Baden Baden (2016)

Baden Baden
Director: Rachel Lang
Writer: Rachel Lang
Cast: Salomé Richard, Claude Gensac, Lazare Gousseau, Swann Arlaud, Olivier Chantreau, Jorijn Vriesendorp, Noémie RossetZabou Breitman, Kate Moran
Part of: Scope100
Seen on: 18.12.2016

Plot:
After an aborted attempt to work abroad, Ana (Salomé Richard) returns home to Strasbourg with the summer stretched ahead of her. She starts to renovate her grandmother’s (Claude Gensac) bathroom just to have something to do, while trying to figure out her life. Which, as usual, is easier said than done. As she reconnects with old and new friends, things don’t necessarily become any clearer for her.

Baden Baden wasn’t great, but it was far from bad. But it’s not a film that touched me particularly deeply or will stay with me for a long time.

Ana’s aimlessness and confusion didn’t chime with me that much. Not because I never had these periods in my life, of course I did, for quite a while. But somehow, I remained at a distance of her struggles and I didn’t really empathize with her all that much.

Which is not the fault of Salomé Richard’s performance. Next to Claude Gensac’s grandmother, it was the thing I enjoyed most about the film. It had more to do with the script that always prioritized things I wouldn’t have prioritized. For example, it’s all about Ana and the men in her life. Even her grandmother has to make way for the guys pretty quickly. (And that’s not even considering the fact that I was convinced that Ana was gay and I was quiet surprised that she’s very much into dudes.)

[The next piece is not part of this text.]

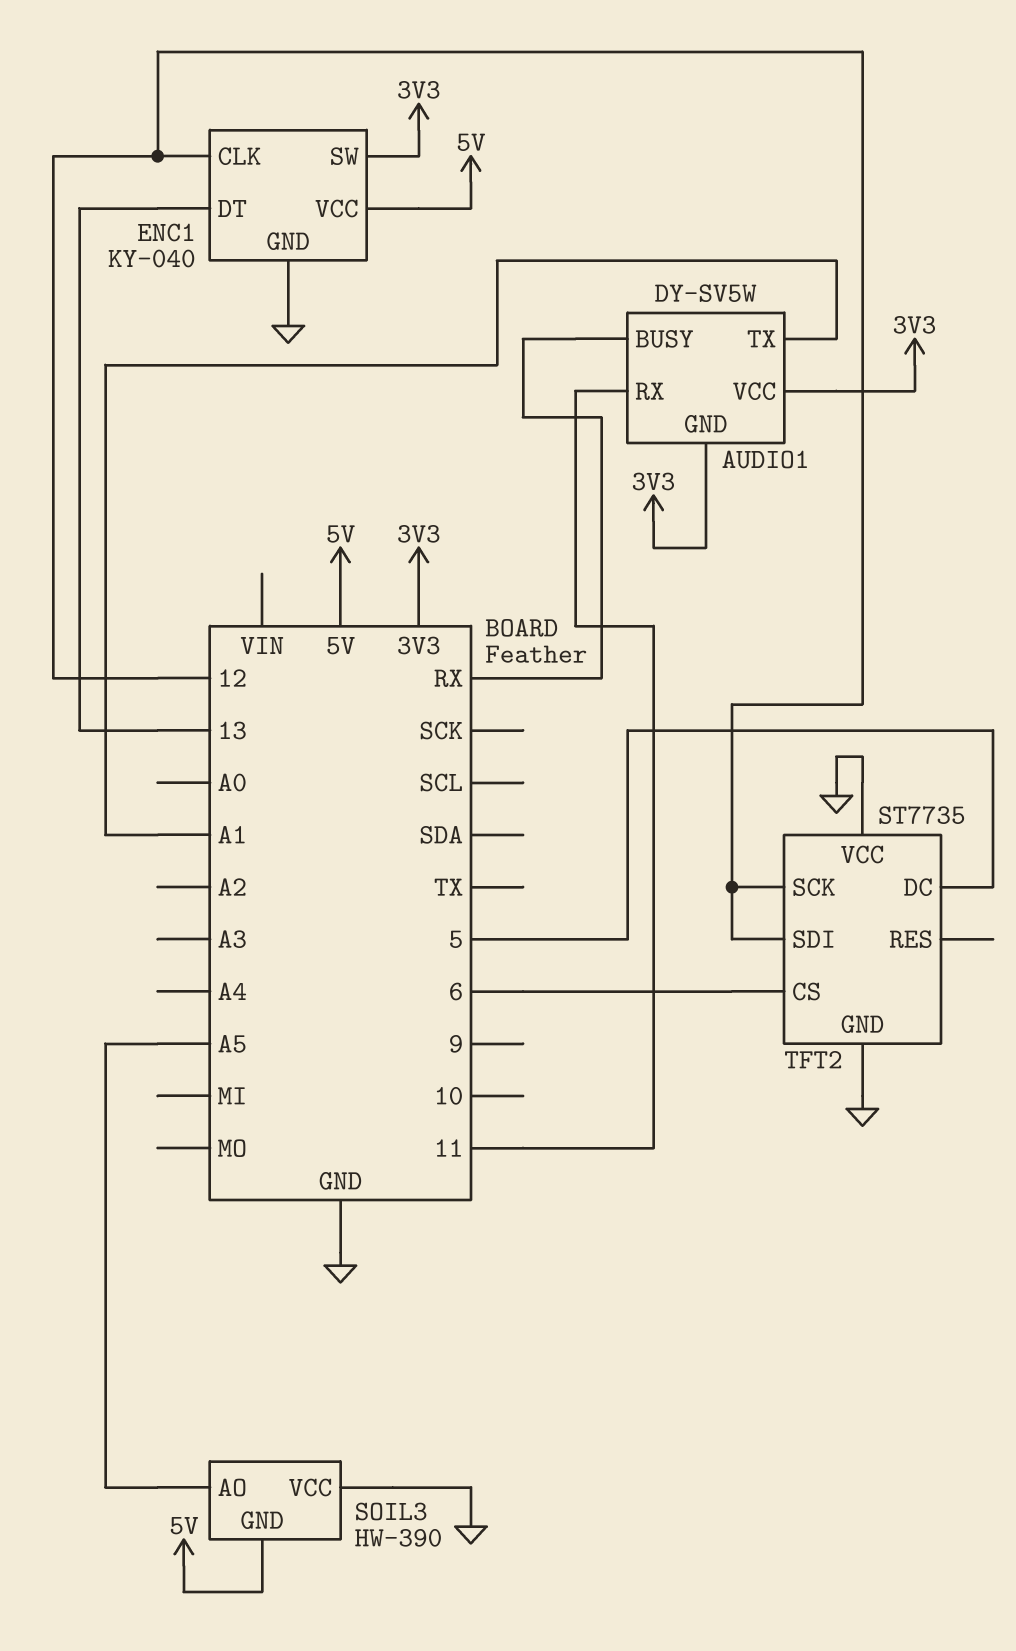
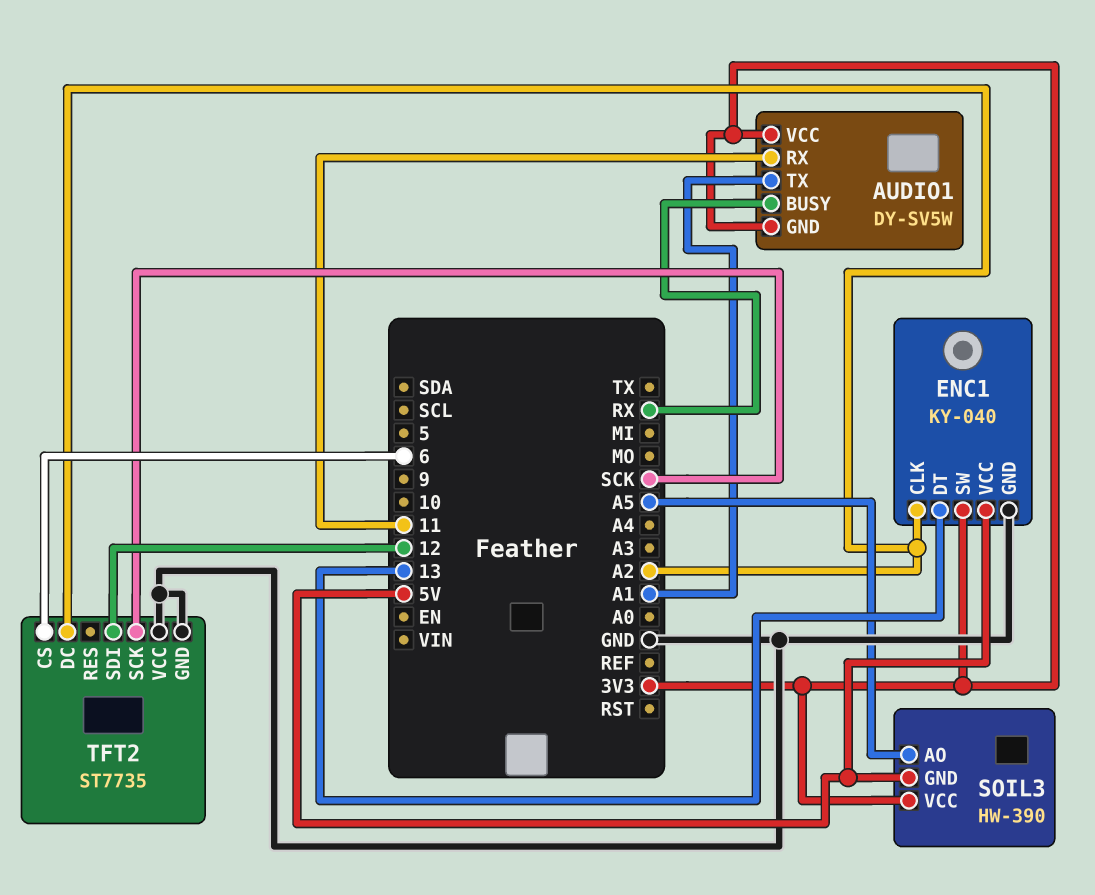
ENC1 pin CLK: 12 -> A2
SOIL3 pin VCC: GND -> 3V3
TFT2 pin DC: 5 -> A2
TFT2 pin SCK: 12 -> SCK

The thing, to me, that the film shows most clearly, are the benefits that good-looking women can get rather easily from the guys around them. As a fat woman, a lot of what Ana gets by a little flirting in the film is far from an option for me and I’m not sure that they actually realized they were showing that particular bit of privilege in the film. [That privilege goes both ways, btw. Beautiful women get a lot, but beautiful men get everything.]

Unfortunately, the ending didn’t work for me at all. It felt like the last 10 pages of the script went missing and they decided not to look for them but call it a day. So the film kind of fizzles out and leaves the audience stranded in the middle of nowhere. And that’s a pity.

Summarizing: If you stumble upon it, you can do worse than watch it, but I wouldn’t seek it out.